Clinical Image
A 32-year-old male resident of Cambodia was being evaluated for prospective liver donor. His liver function test revealed bilirubin-0.49 (upto 1g/dl), SGOT 35 (15-37 U/L), SGPT 26 (30-65 U/L) SAP 98 (50-136 U/L), GGT 70 (5-85 U/L), BUN- Blood Urea Nitrogen 11 (6-20 mg/dl), creatinine 1.1 (0.9-1.3 mg/dl). His haematological parameters were within normal limits with no eosinophilia. CT liver showed atrophy hypertrophy complex with atrophy of right lobe and relative hypertrophy of left lobe. He underwent liver biopsy for same. Liver biopsy showed presence of malarial haemozoin (Hz) pigments with eggs of schistosomia within the portal tracts. (Figure 1) The haemozoin pigments were noted within the portal macrophages and kupffer cells. The pigment was negative with Prussian blue stain. The patient subsequently gave history of frequent swimming and his two brothers had recent history of malarial fever. He was subsequently tested by rapid malarial test and found to be positive for same. The Schistosomiasis is a chronic parasitic disease caused by a trematode blood fluke of the genus Schistosoma [1]. The pathogenesis of schistosomiasis is related to the host cellular immune response. The parasite resides in portal vein and elicit an inflammatory response that leads to granuloma formation with subsequent periportal fibrosis. Because of portal fibrosis most cases present with portal hypertension, splenomegaly and esophageal varices thus mimicking chronic liver disease. Histology shows eggs of schistosomiasis with adjacent inflammatory response as was also seen in index case [2]. Schistosomiasis and malariasis are both a major health concern in Cambodia. In addition to eggs of schistosomia the biopsy tissue also showed presence of hyperplastic portal macrophages and kupffer cells laden with Hz pigment. Hz pigment is considered as an important biomarker of malarial infections [3]. These pigments are released during rupture of infected erythrocytes and malaria parasites and phagocytized by the leukocytes during their life cycle [4]. Though the pigments have also been described in cases of schistosomiasis the family history of the patient and positivity for rapid malarial test confirmed the findings. We report this unusual case of incidental finding of malarial haemozoin pigment with schistosomiasis egg in a prospective liver donor patient.

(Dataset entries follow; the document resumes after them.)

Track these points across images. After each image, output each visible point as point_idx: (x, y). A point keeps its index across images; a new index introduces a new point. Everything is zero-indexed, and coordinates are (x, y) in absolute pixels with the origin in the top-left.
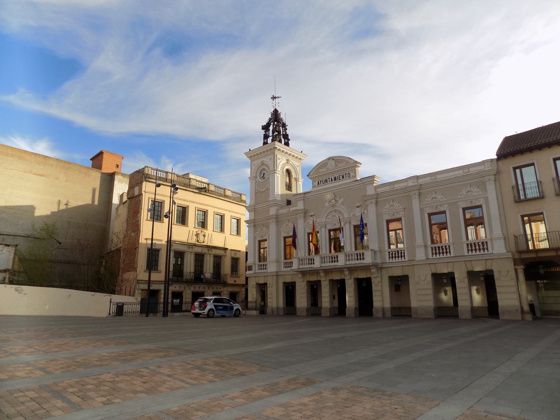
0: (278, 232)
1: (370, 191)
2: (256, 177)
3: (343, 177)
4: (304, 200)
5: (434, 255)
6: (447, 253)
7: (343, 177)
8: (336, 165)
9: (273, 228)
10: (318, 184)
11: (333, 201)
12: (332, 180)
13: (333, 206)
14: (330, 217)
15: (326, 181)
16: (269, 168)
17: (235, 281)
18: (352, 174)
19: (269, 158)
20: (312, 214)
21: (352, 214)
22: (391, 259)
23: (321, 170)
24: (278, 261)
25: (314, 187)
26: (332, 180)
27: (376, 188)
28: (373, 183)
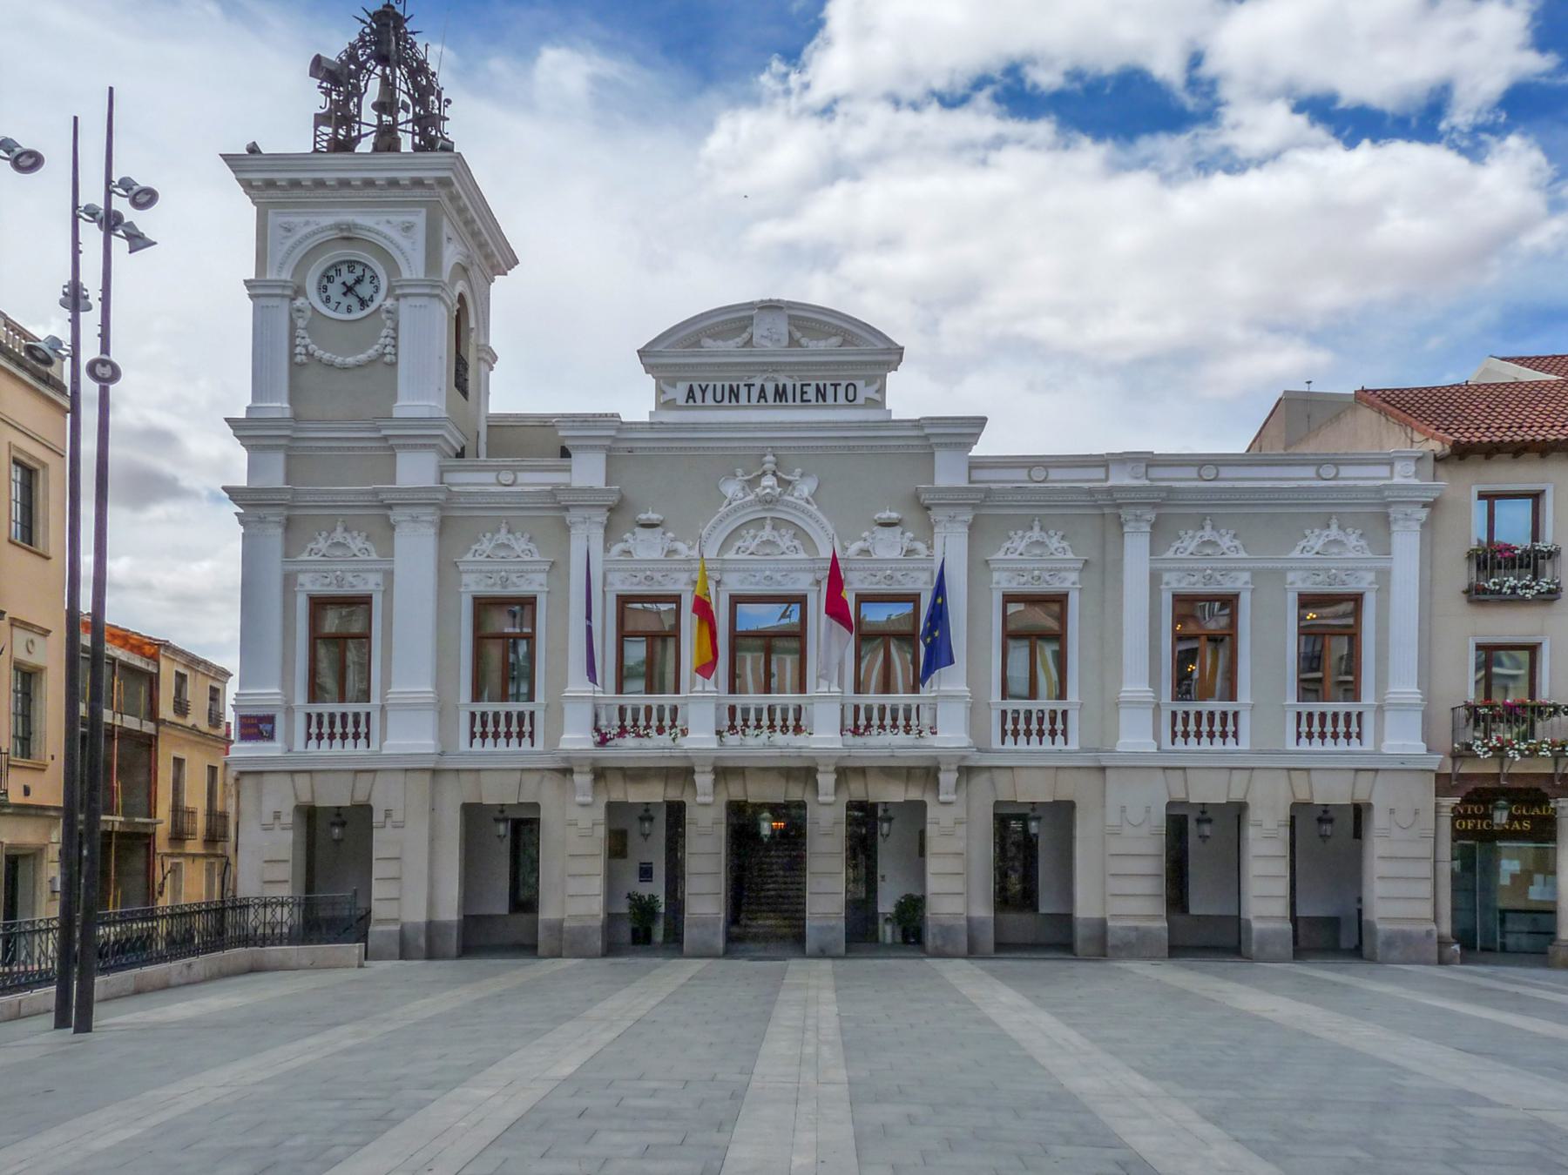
0: (447, 569)
1: (948, 474)
2: (299, 291)
3: (821, 393)
4: (609, 449)
5: (477, 741)
6: (1053, 733)
7: (821, 393)
8: (793, 342)
9: (415, 548)
10: (691, 395)
11: (769, 481)
12: (763, 395)
13: (768, 502)
14: (749, 541)
15: (734, 393)
16: (392, 267)
17: (27, 791)
18: (864, 392)
19: (399, 219)
20: (654, 516)
21: (854, 547)
22: (313, 742)
23: (709, 344)
24: (443, 709)
25: (664, 404)
26: (763, 395)
27: (977, 464)
28: (969, 446)
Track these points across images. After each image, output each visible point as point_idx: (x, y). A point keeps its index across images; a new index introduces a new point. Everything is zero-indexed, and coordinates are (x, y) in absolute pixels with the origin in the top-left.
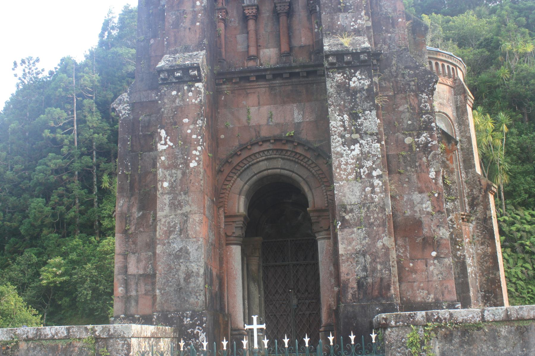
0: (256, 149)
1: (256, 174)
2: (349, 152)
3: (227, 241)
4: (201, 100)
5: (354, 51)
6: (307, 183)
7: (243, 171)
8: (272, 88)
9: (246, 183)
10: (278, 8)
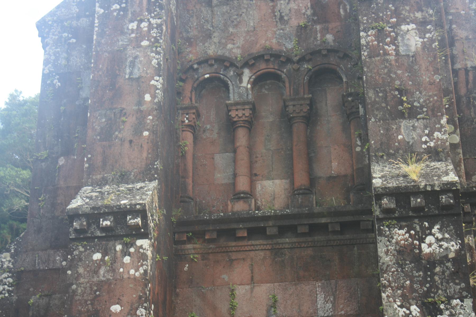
4: (146, 271)
5: (429, 189)
8: (276, 252)
10: (290, 109)
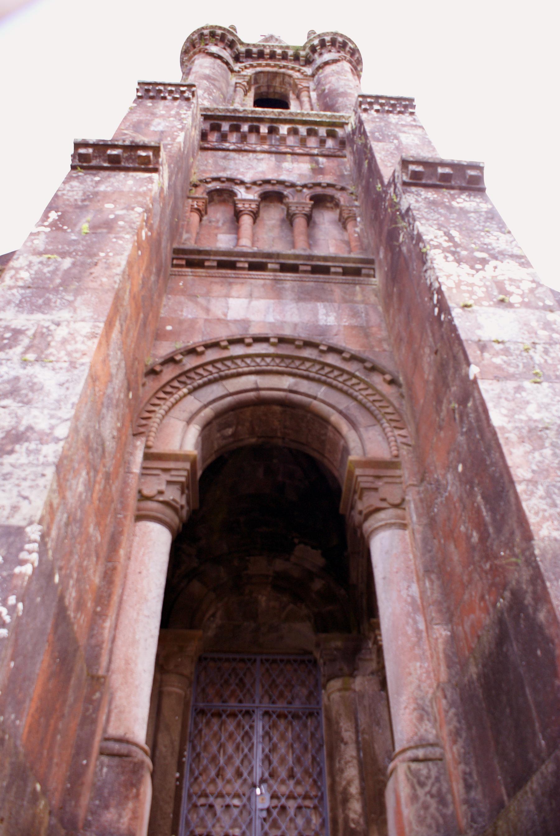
0: (237, 350)
2: (474, 272)
3: (139, 509)
9: (206, 406)
10: (293, 208)
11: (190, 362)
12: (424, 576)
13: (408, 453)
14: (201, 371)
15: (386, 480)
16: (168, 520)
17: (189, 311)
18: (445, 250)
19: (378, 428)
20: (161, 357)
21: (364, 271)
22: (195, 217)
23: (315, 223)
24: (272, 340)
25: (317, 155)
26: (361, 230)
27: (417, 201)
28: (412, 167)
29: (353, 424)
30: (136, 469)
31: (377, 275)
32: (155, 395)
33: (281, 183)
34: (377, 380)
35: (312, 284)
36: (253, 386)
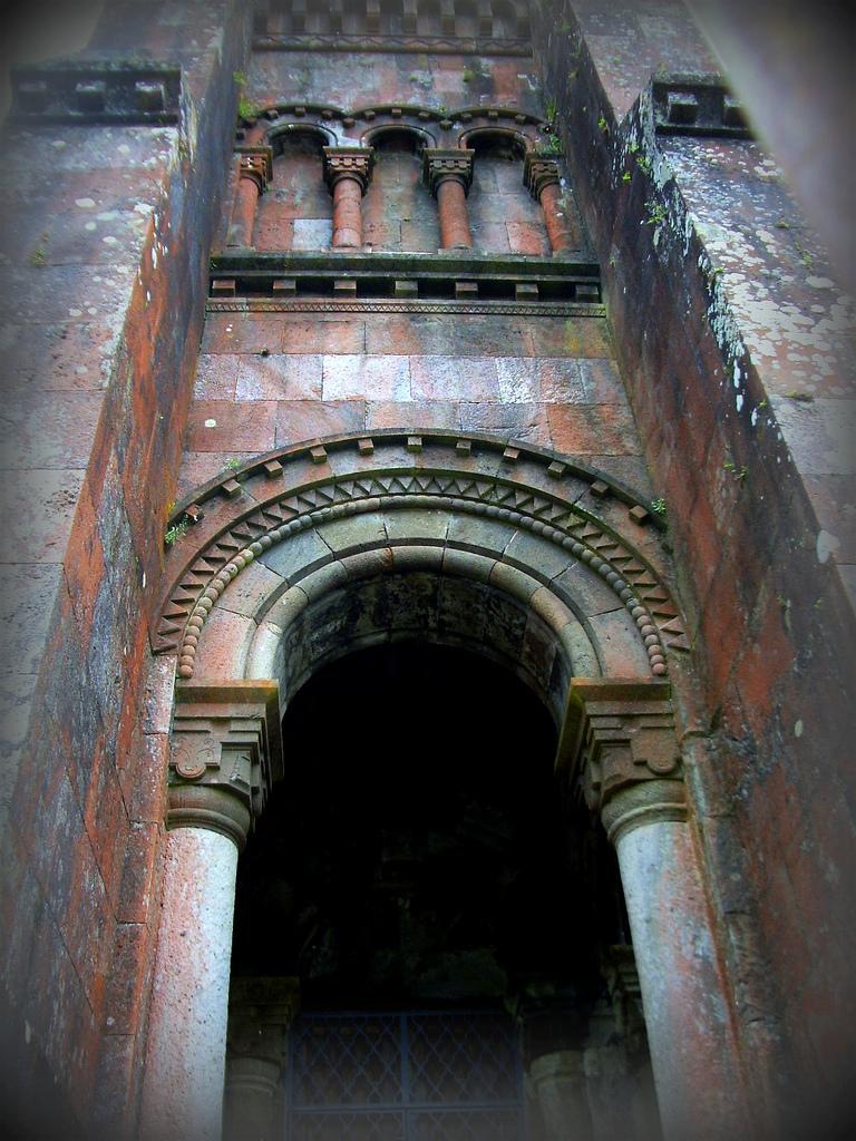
0: (347, 465)
1: (336, 556)
3: (172, 805)
6: (560, 594)
7: (285, 538)
9: (289, 583)
10: (437, 164)
11: (255, 495)
12: (724, 919)
13: (684, 668)
14: (277, 512)
15: (643, 722)
16: (229, 821)
17: (248, 387)
18: (752, 274)
19: (622, 613)
20: (200, 487)
21: (579, 291)
22: (250, 189)
23: (478, 189)
24: (411, 442)
25: (477, 53)
26: (570, 203)
27: (687, 168)
28: (674, 98)
29: (578, 613)
30: (163, 725)
31: (605, 296)
32: (190, 568)
33: (412, 112)
34: (616, 517)
35: (481, 319)
36: (381, 537)
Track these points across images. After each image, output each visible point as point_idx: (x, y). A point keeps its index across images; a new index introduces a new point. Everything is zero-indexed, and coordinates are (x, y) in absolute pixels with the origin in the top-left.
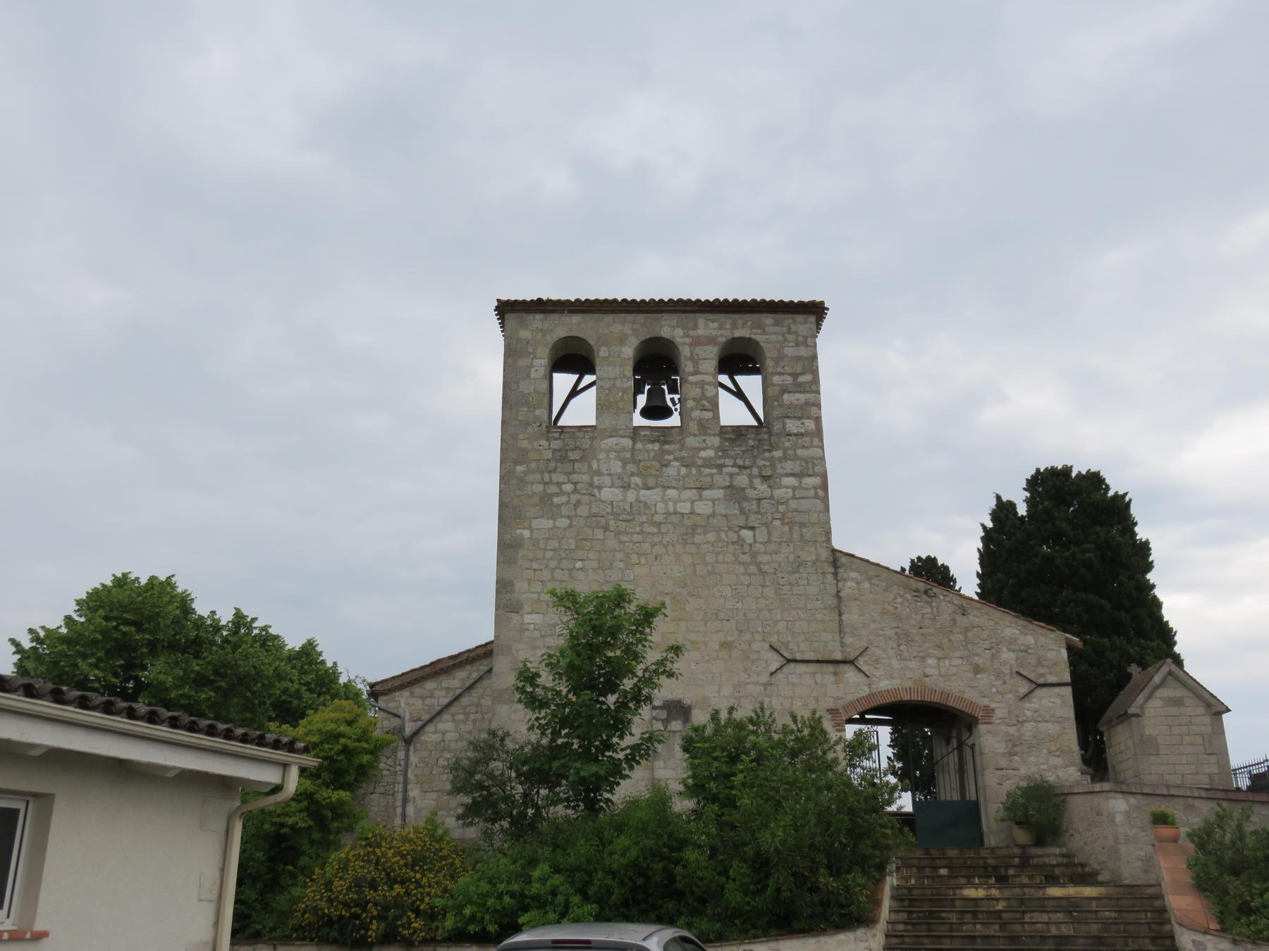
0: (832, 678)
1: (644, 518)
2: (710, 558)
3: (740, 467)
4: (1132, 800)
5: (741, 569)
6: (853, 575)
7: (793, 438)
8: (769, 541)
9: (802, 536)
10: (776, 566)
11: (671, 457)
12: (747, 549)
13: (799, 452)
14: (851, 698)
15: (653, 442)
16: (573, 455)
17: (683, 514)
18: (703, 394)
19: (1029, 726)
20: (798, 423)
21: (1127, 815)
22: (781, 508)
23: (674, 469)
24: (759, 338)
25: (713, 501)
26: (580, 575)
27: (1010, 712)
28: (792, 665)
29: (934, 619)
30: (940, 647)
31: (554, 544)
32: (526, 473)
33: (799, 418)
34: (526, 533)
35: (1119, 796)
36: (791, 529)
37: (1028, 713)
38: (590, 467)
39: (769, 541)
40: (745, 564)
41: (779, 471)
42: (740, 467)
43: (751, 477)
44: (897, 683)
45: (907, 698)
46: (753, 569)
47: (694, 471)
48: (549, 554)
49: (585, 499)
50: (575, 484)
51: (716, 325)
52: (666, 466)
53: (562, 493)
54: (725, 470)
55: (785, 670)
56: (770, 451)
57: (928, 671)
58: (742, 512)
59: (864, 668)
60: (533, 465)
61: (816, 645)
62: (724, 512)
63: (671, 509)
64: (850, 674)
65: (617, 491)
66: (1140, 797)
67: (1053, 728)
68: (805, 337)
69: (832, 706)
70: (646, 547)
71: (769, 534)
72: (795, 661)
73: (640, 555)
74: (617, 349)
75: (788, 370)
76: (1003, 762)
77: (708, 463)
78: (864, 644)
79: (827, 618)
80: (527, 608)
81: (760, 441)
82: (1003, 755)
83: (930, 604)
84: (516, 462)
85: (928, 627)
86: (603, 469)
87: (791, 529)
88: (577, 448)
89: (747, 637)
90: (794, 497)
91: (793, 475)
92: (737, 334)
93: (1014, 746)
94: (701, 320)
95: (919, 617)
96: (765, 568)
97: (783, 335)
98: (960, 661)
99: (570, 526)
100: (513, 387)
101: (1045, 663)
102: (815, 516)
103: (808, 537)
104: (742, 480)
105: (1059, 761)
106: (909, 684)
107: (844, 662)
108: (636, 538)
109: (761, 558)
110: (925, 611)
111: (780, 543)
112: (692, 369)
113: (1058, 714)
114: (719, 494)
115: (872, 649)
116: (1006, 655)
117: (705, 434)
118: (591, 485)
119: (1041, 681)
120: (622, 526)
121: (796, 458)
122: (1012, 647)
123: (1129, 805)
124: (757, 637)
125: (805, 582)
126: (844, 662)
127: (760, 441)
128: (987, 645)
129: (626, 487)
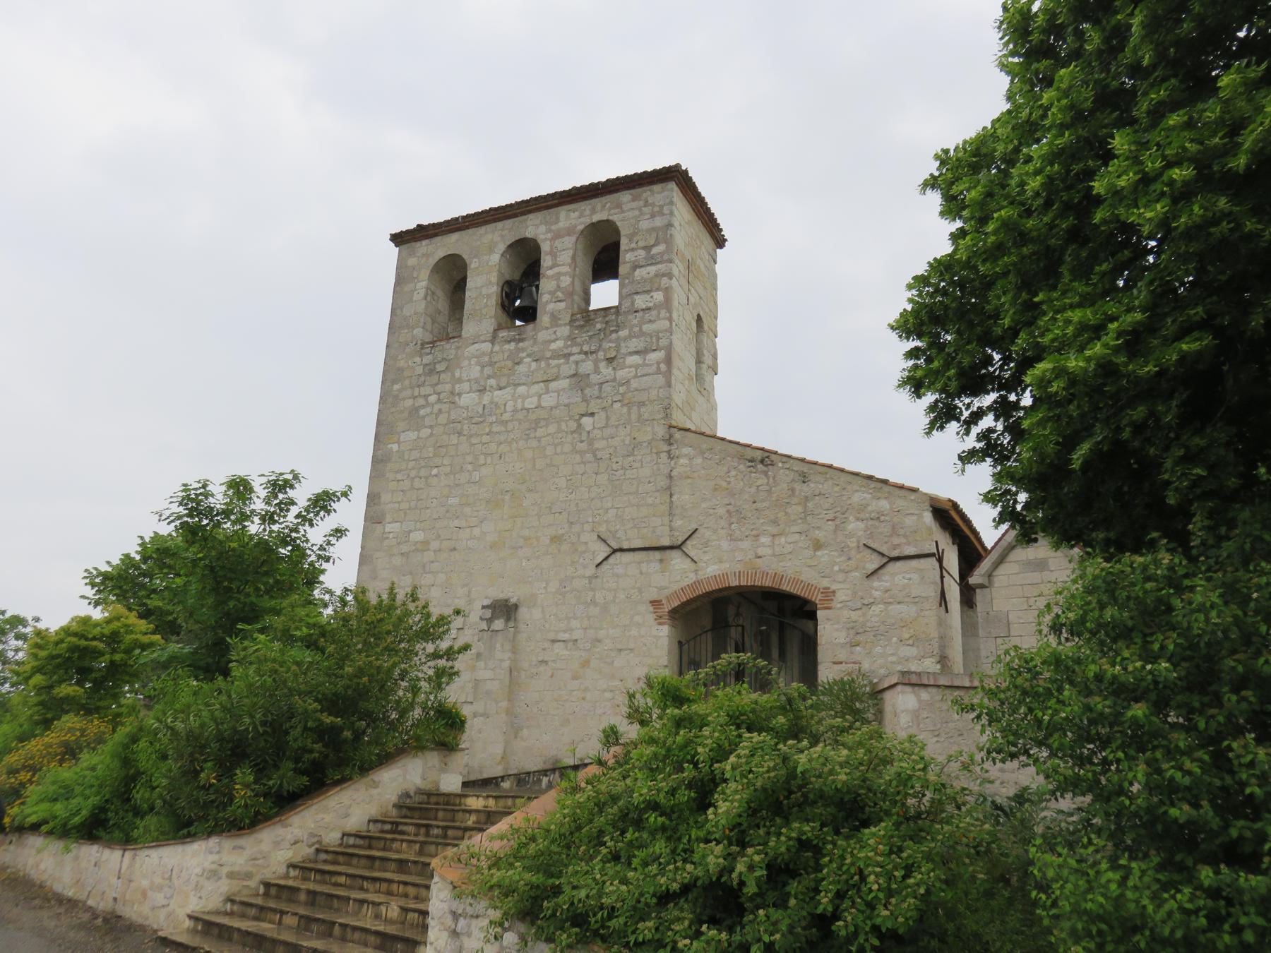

Figure 1: Microscopy showing schistosomial eggs (arrow) with hemozoin pigment (arrowhead) on a liver biopsy core. (H&E X 20).
References
- Elbaz, Tamer, and Gamal Esmat. “Hepatic and intestinal schistosomiasis: review.” Journal of advanced research. 2013; 4: 445-52.
- Burke ML, Jones MK, Gobert GN, Li YS, Ellis MK, McManus DP. Immunopathogenesis of human schistosomiasis. Parasite Immunol. 2009; 31:163-176.
- Yasuoka J, Poudel KC, Ly P, Nguon C, Socheat D, Jimba M. Scale-up of community-based malaria control can be achieved without degrading community health workers’ service quality: The Village Malaria Worker project in Cambodia. Malar J. 2012; 11: 4.
- Delahunt C, Horning MP, Wilson BK, Proctor JL, Hegg MC. Limitation of haemozoin-based diagnosis of Plasmodium falciparum using dark field microscopy. Malar J. 2014; 13: 147.
- Mohapatra, Sarita et al. “Hemozoin Pigment: An Important Tool for Low Parasitemic Malarial Diagnosis.” The Korean journal of parasitology. 2016; 54: 393-7.